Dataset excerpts
####

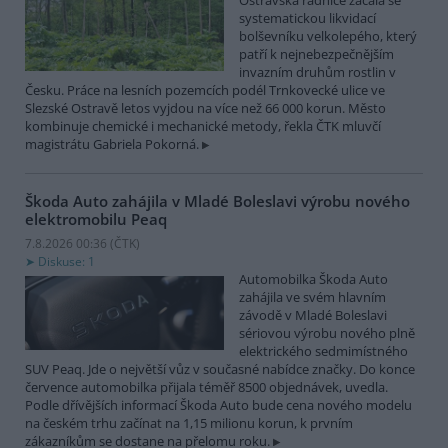
Ostravská radnice začala se
systematickou likvidací
bolševníku velkolepého, který
patří k nejnebezpečnějším
invazním druhům rostlin v
Česku. Práce na lesních pozemcích podél Trnkovecké ulice ve
Slezské Ostravě letos vyjdou na více než 66 000 korun. Město
kombinuje chemické i mechanické metody, řekla ČTK mluvčí
magistrátu Gabriela Pokorná.
Škoda Auto zahájila v Mladé Boleslavi výrobu nového
elektromobilu Peaq
7.8.2026 00:36 (
ČTK
)
Diskuse: 1
Automobilka Škoda Auto
zahájila ve svém hlavním
závodě v Mladé Boleslavi
sériovou výrobu nového plně
elektrického sedmimístného
SUV Peaq. Jde o největší vůz v současné nabídce značky. Do konce
července automobilka přijala téměř 8500 objednávek, uvedla.
Podle dřívějších informací Škoda Auto bude cena nového modelu
na českém trhu začínat na 1,15 milionu korun, k prvním
zákazníkům se dostane na přelomu roku.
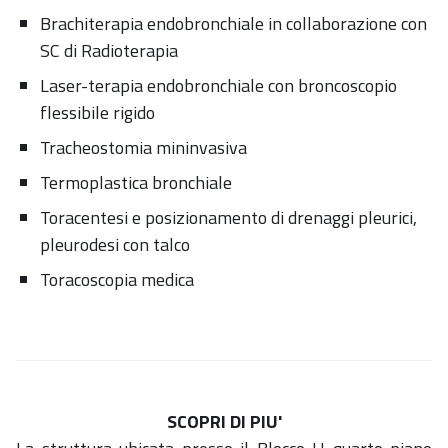
Brachiterapia endobronchiale in collaborazione con
SC di Radioterapia
Laser-terapia endobronchiale con broncoscopio
flessibile rigido
Tracheostomia mininvasiva
Termoplastica bronchiale
Toracentesi e posizionamento di drenaggi pleurici,
pleurodesi con talco
Toracoscopia medica
SCOPRI DI PIU'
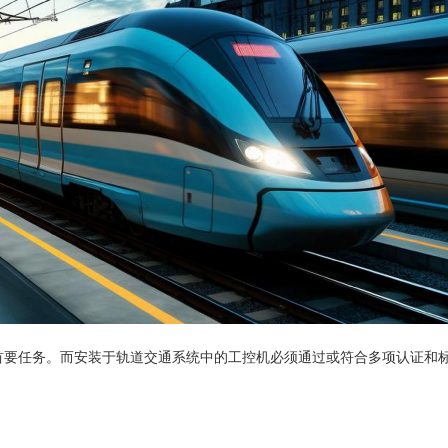
首要任务。而安装于轨道交通系统中的工控机必须通过或符合多项认证和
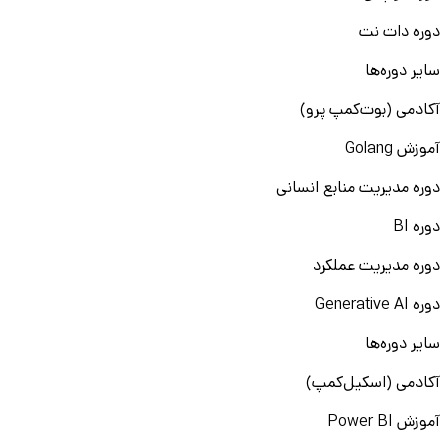
دوره دات نت
سایر دوره‌ها
آکادمی (بوت‌کمپ پرو)
آموزش Golang
دوره مدیریت منابع انسانی
دوره BI
دوره مدیریت عملکرد
دوره Generative AI
سایر دوره‌ها
آکادمی (اسکیل‌کمپ)
آموزش Power BI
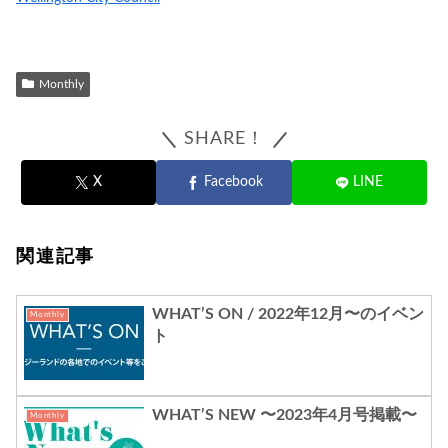
Monthly
SHARE！
X
Facebook
LINE
関連記事
WHAT’S ON / 2022年12月〜のイベン
Monthly
ト
WHAT’S NEW 〜2023年4月号掲載〜
Monthly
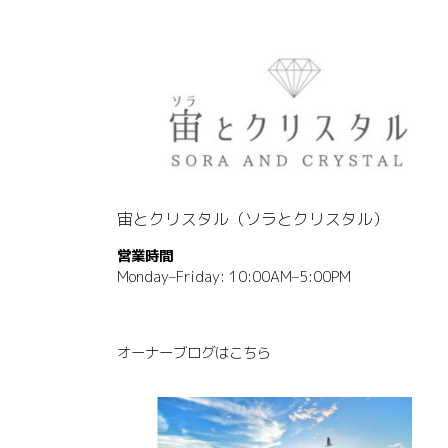
宙とクリスタル（ソラとクリスタル）
営業時間
Monday–Friday: 10:00AM–5:00PM
オーナーブログはこちら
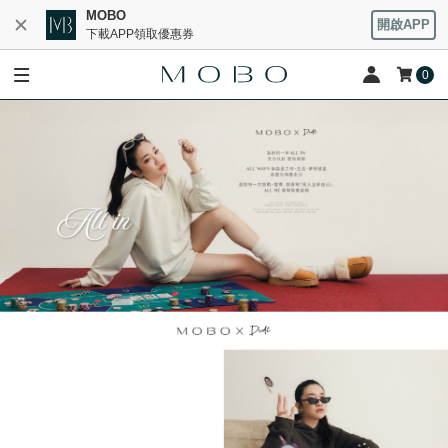
MOBO
開啟APP
下載APP領取優惠券
0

####

* [TASK BRIEF]: Look above for the line holding "patří k nejnebezpečnějším". Print it and every line after it, exactly, through the line holding "sériovou výrobu nového plně".

* [REPLY TO THE EXERCISE]:
patří k nejnebezpečnějším
invazním druhům rostlin v
Česku. Práce na lesních pozemcích podél Trnkovecké ulice ve
Slezské Ostravě letos vyjdou na více než 66 000 korun. Město
kombinuje chemické i mechanické metody, řekla ČTK mluvčí
magistrátu Gabriela Pokorná.
Škoda Auto zahájila v Mladé Boleslavi výrobu nového
elektromobilu Peaq
7.8.2026 00:36 (
ČTK
)
Diskuse: 1
Automobilka Škoda Auto
zahájila ve svém hlavním
závodě v Mladé Boleslavi
sériovou výrobu nového plně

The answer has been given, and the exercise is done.